Trajectoire
La notion de modèle de développement, souvent traduite par le mot "trajectoire", tend à nous enfermer dans un cadre étroit. Les anciennes (?) pratiques du FMI illustrent cette vision unique du futur. Il n'y a pas qu'un modèle, il y a des avenirs à construire, et autant de trajectoires.
Le mot est souvent utilisé pour évoquer la marche des pays vers le développement. Il y aurait les pays développés, et ceux en voie de développement, qui suivent bon an mal an la trajectoire des premiers.
Ce ne serait qu’un décalage dans le temps, avec une sorte de vision unique du développement. Une vision implicite et inquiétante, car elle ne se mesure le plus souvent qu’en PIB. La manière de mesurer le « Progrès» n’est pas neutre, et elle donne un contenu audit progrès, même si les discours disent que l’indicateur est très partiel, qu’il faut le combiner avec d’autres.
Changeons donc d’indicateur, et prenons celui de la New Economic Foundation, NEF, un « think-and-do tank » créé par des britanniques en 1986. C’est le Happy Planet Index, HPI, qui combine des données sur le PIB, et d’autres critères tels que l’espérance de vie, la satisfaction générale, et l’empreinte écologique. Un indice composite, forcément critiquable, puisqu’il faut mélanger des chèvres et des choux, et que la manière de la faire n’est pas indifférente. Mais il donne une autre vision du monde. Les résultats publiés en juillet 2009 sont surprenants. Le pays phare, le premier de la classe, est le Costa Rica. De bonnes notes partout. Si on prend les pays du G20, c’est le Brésil qui est en tête (9e au classement général) ; pour l’Union Européenne, c’est Malte (44e) suivi de l’Allemagne (51e). La France est 71e, plombée par son empreinte écologique, ainsi que nos amis du Royaume Uni, 74e. Pas de quoi être fier, il y a des progrès à faire, si on veut se placer sur la trajectoire du meilleur. Les Etats Unis sont 114e, et ce sont les états Africains qui ferment la marche, la Tanzanie et le Zimbabwe (142e et143e). Les prélèvements de ressources coûtent cher aux USA, c’est tout le contraire pour les pays d’Afrique, qui souffrent pour leur espérance de vie, leur qualité de vie, et leur niveau de vie. Le classement peut donc refléter des réalités très contrastées, mais il tente une synthèse délicate de plusieurs dimensions.
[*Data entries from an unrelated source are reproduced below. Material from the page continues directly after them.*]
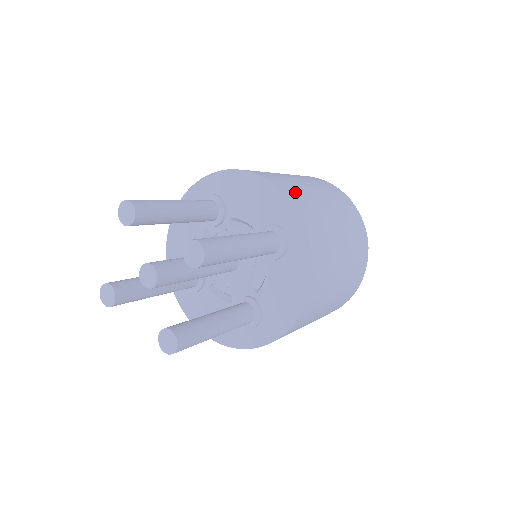
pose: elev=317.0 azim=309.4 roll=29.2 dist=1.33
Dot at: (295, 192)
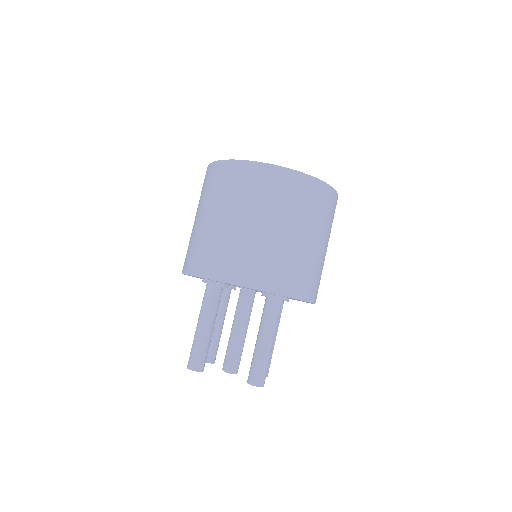
Dot at: (271, 273)
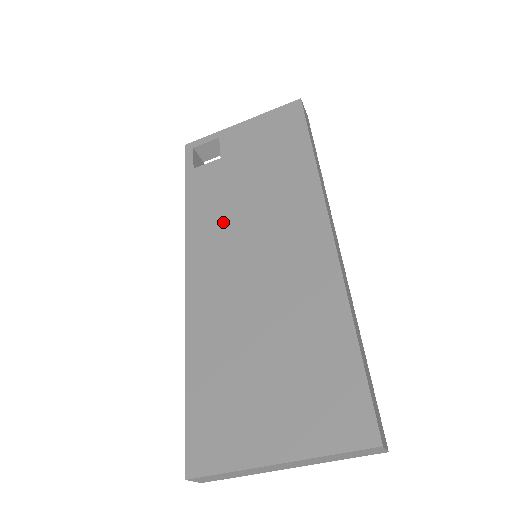
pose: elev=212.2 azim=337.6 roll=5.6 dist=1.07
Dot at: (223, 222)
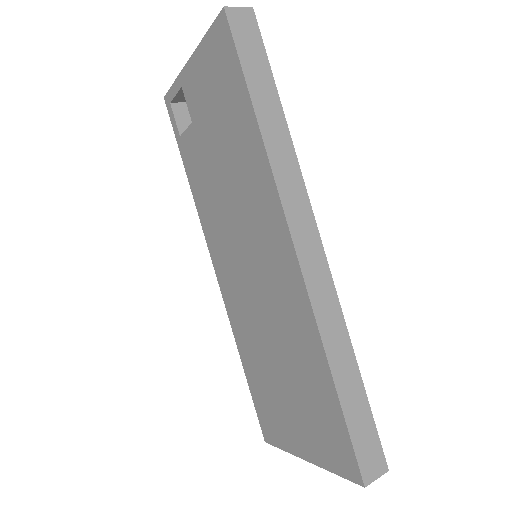
Dot at: (219, 218)
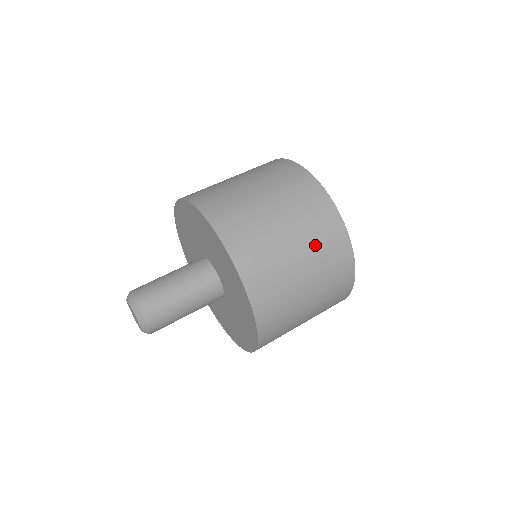
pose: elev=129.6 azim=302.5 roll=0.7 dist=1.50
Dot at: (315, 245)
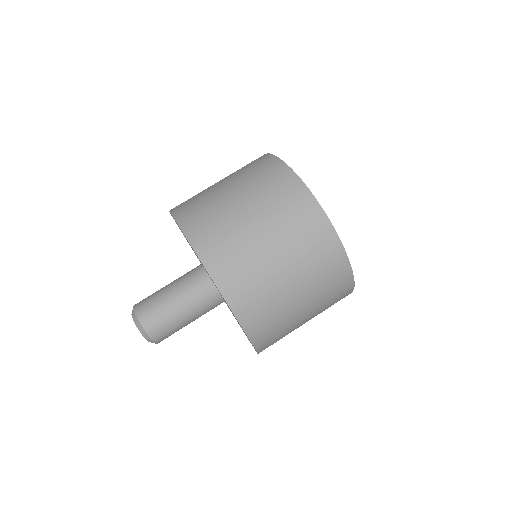
Dot at: occluded
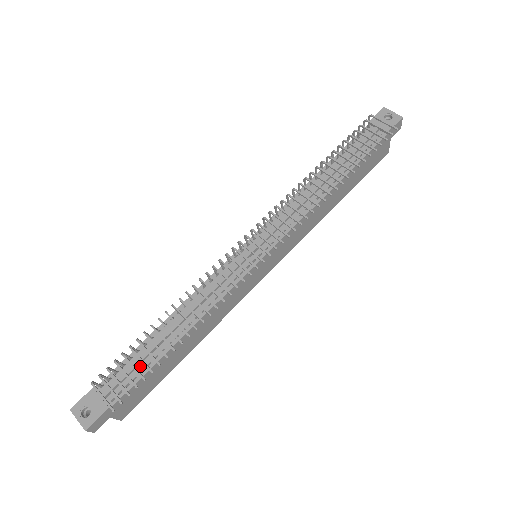
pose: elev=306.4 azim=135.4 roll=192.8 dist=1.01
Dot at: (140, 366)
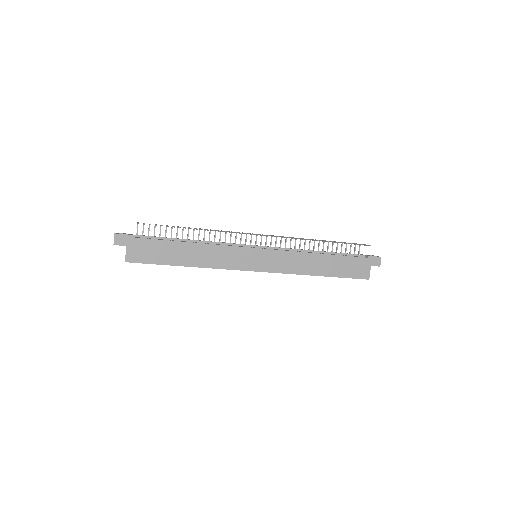
Dot at: (161, 239)
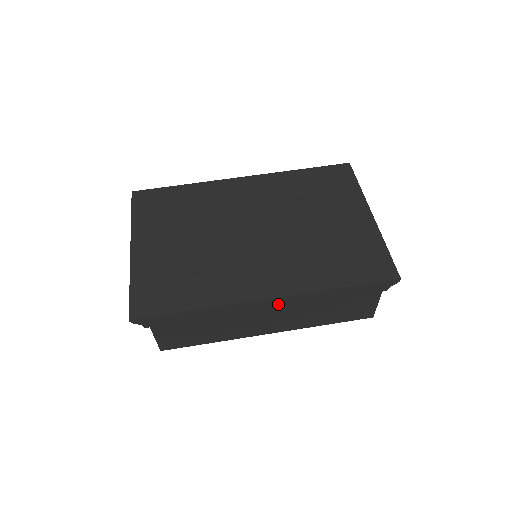
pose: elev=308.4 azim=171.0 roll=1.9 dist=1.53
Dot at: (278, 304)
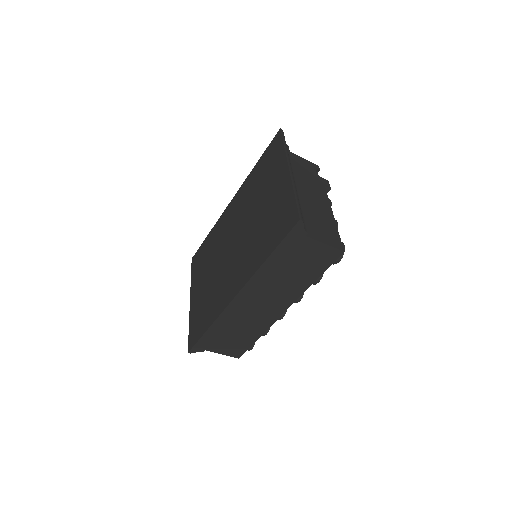
Dot at: (248, 294)
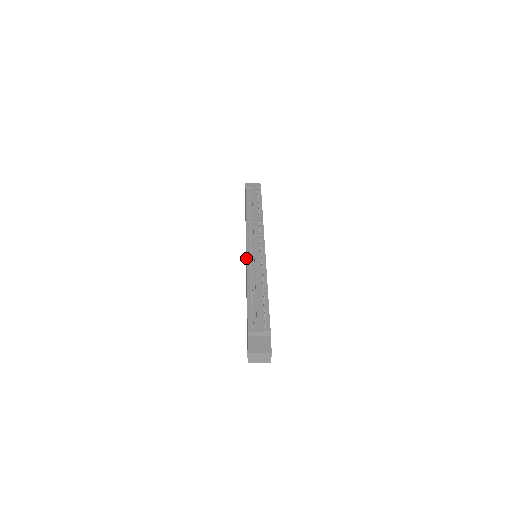
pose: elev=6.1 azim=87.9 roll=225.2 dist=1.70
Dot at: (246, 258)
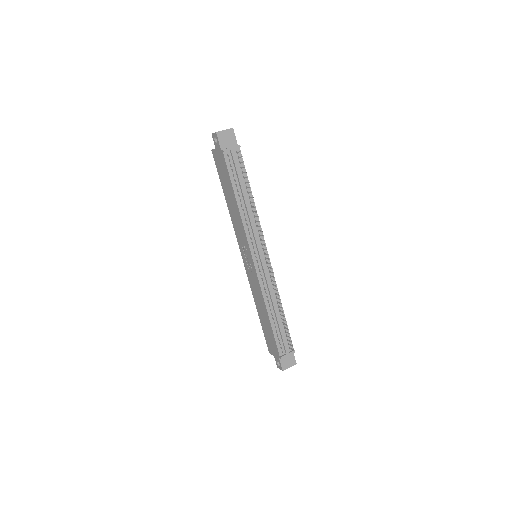
Dot at: (254, 273)
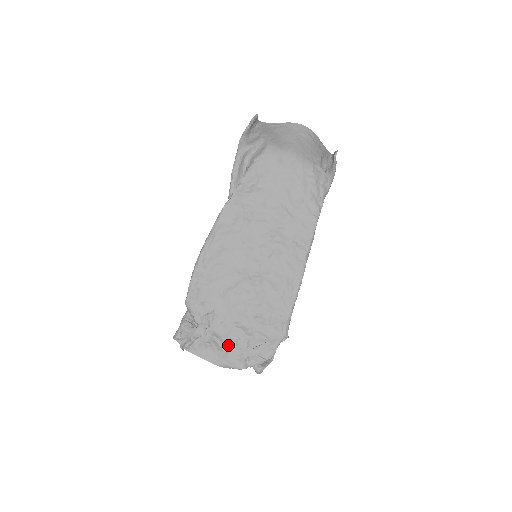
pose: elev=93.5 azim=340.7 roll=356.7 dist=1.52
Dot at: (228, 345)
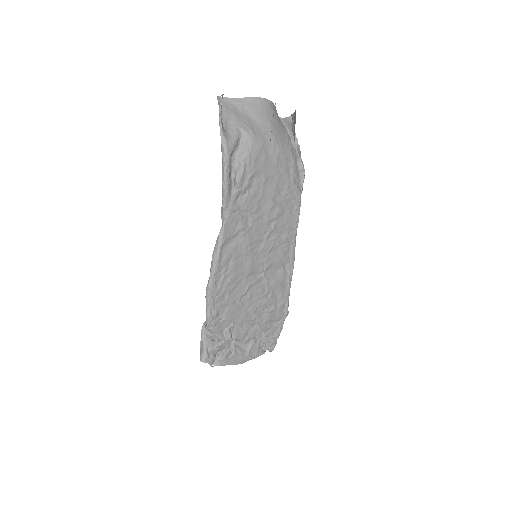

Le rapport de 2009 est inquiétant non pas du fait de notre classement, mais parce qu’il montre que certains pays régressent. Le pire a été pendant la période 1960-1980, pour les pays de l’OCDE. Leur empreinte écologique s’est envolée de +72%, ce qui fait nettement baisser leur moyenne, Les autres paramètres ne grimpant que de 15%. La situation s’est améliorée depuis le début des années 2000, sauf pour les USA qui continuent leur chute, accompagnés de la Chine et de l’Inde. Des trajectoires tragiques !
Chaque pays suit donc sa trajectoire, comme les planètes, mais il serait bien illusoire de penser qu’il y a une trajectoire royale, une référence unique, que chacun devrait s’efforcer de suivre. La signification de l’indice unique HPI est hasardeuse, mais pas plus que le PIB, qui agrège à sa manière, implicitement, de nombreuses données sans que l’on ne s’en rende compte. Le HPI est intéressant quand on entre dans le détail des profils de chaque pays. Il en met en évidence les atouts et les faiblesses, et permettrait de définir des stratégies de développement adaptées à chaque circonstance.
D’autres indicateurs spécialisés sont disponibles, l’empreinte écologique toute seule, ou l’indice de développement humain. Ils sont de compréhension plus directe, mais n’ouvrent pas le débat sur les relations complexes entre les différentes dimensions de la vie, ils ne prennent pas en charge la complexité de la vie. Et bien sûr, il faut les deux types d’indicateurs, des indicateurs synthétiques qui frappent les esprits, et d’autres plus fins pour mieux explorer les réalités.
Ces trajectoires de pays nous rappellent les trajectoires individuelles. Le modèle de la Rolex que vous devez avoir très jeune si vous ne voulez pas « rater votre vie ». Le modèle des grandes écoles, des puissantes berlines et autres villas sur la côte d’azur. Tous ces modèles nous enferment dans une vision étroite du bonheur, et font peser sur la planète une pression renforcée sur certains points qui ne peuvent que devenir faibles, à force.
La multiplicité des trajectoires est effectivement une bonne chose pour les individus et pour la planète. Il faut pour cela créer les lieux de dialogue sans modèles dominants. Une exigence pour la bonne gouvernance mondiale.
Chronique publiée le 27 décembre 2009, revue le 29 janvier 2012.